DATA EXTRACTS Start Marker

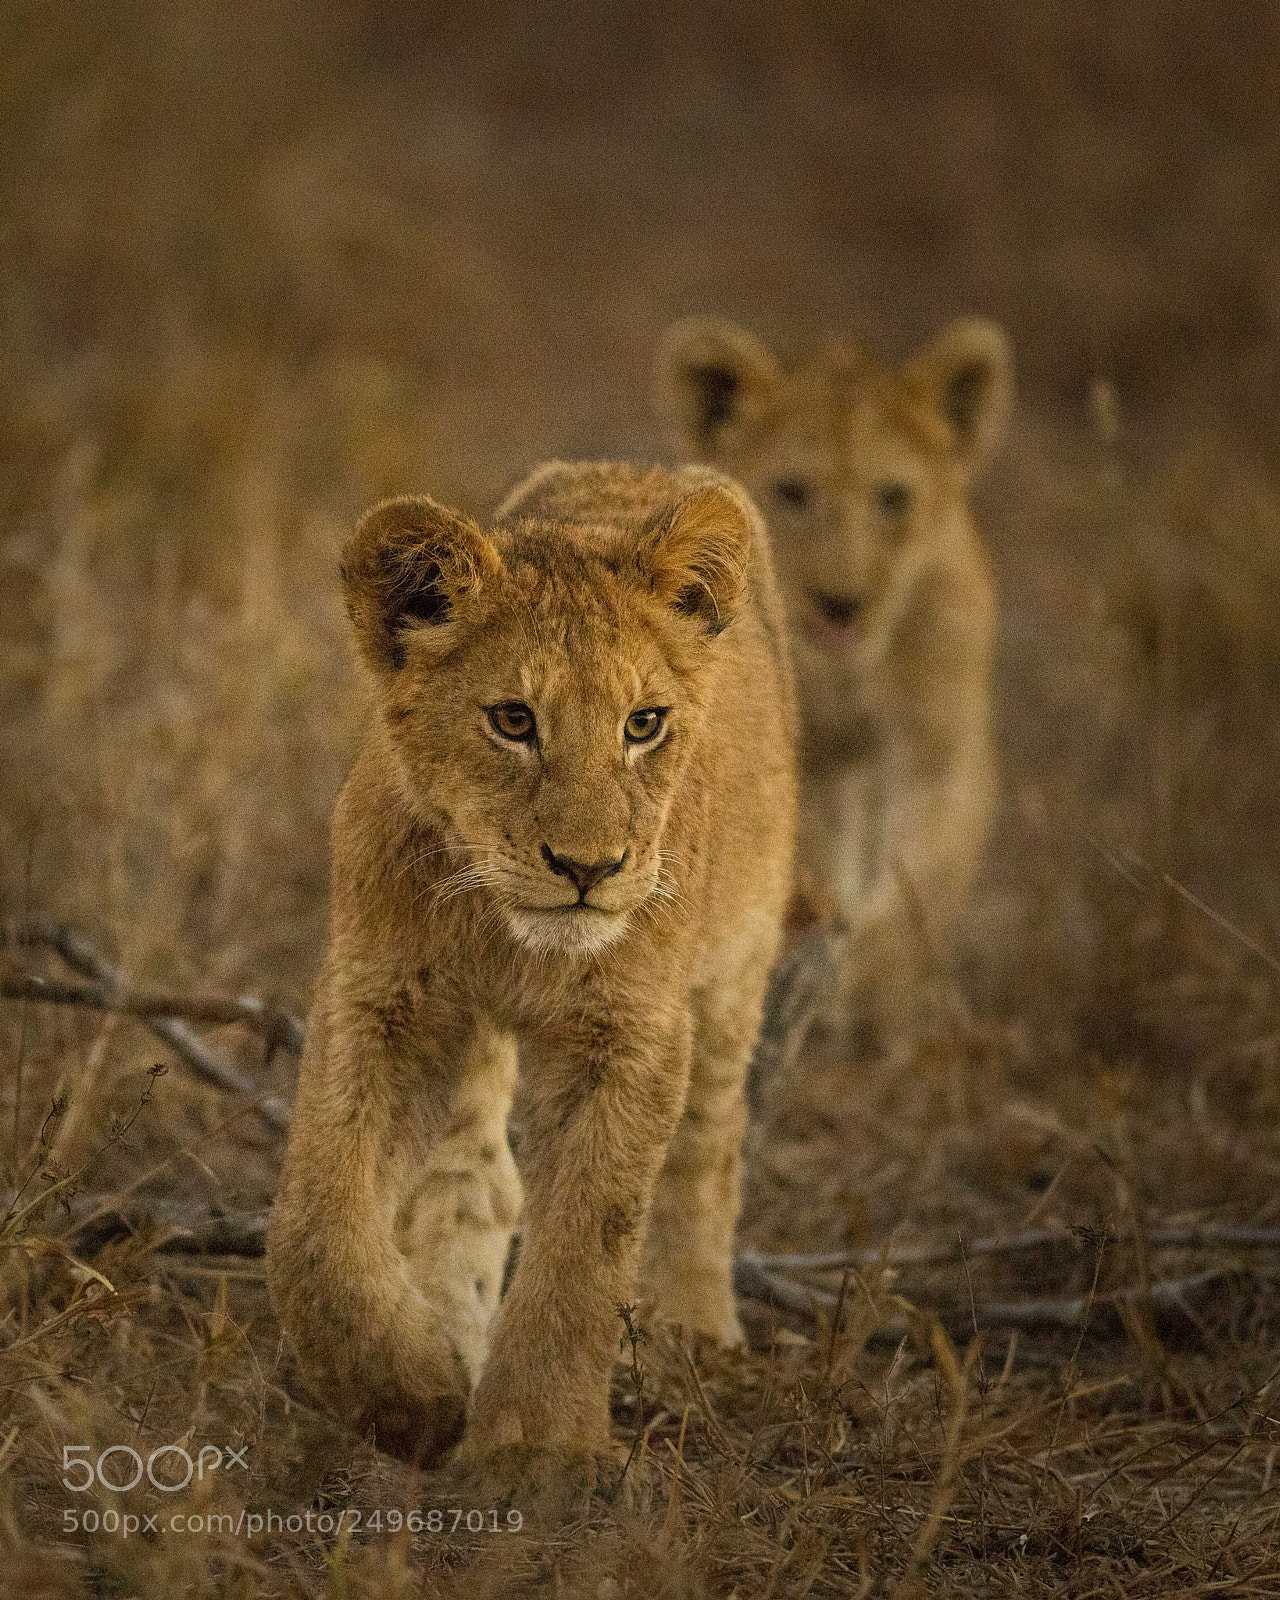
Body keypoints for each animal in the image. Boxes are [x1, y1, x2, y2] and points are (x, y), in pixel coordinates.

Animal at [266, 460, 796, 1501]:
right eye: (513, 720)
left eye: (644, 724)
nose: (589, 868)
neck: (510, 936)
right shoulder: (384, 997)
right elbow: (316, 1225)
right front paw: (410, 1394)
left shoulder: (631, 1032)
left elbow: (588, 1240)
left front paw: (535, 1448)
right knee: (475, 1175)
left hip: (735, 972)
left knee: (711, 1143)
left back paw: (693, 1333)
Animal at [655, 316, 1012, 1041]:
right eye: (793, 492)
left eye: (893, 497)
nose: (842, 602)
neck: (852, 675)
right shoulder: (805, 758)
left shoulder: (937, 749)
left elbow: (920, 877)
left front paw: (868, 979)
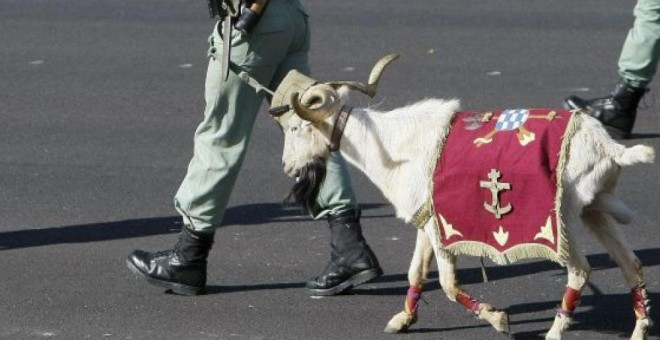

DATA EXTRACTS End Marker

AIM OF THE TASK:
Reproduce, word for word and in full, only the lines above that start at the line with "nose: (589, 868)" and run through the line with "right shoulder: (805, 758)", both ends included.

FINISHED EXERCISE:
nose: (589, 868)
neck: (510, 936)
right shoulder: (384, 997)
right elbow: (316, 1225)
right front paw: (410, 1394)
left shoulder: (631, 1032)
left elbow: (588, 1240)
left front paw: (535, 1448)
right knee: (475, 1175)
left hip: (735, 972)
left knee: (711, 1143)
left back paw: (693, 1333)
Animal at [655, 316, 1012, 1041]:
right eye: (793, 492)
left eye: (893, 497)
nose: (842, 602)
neck: (852, 675)
right shoulder: (805, 758)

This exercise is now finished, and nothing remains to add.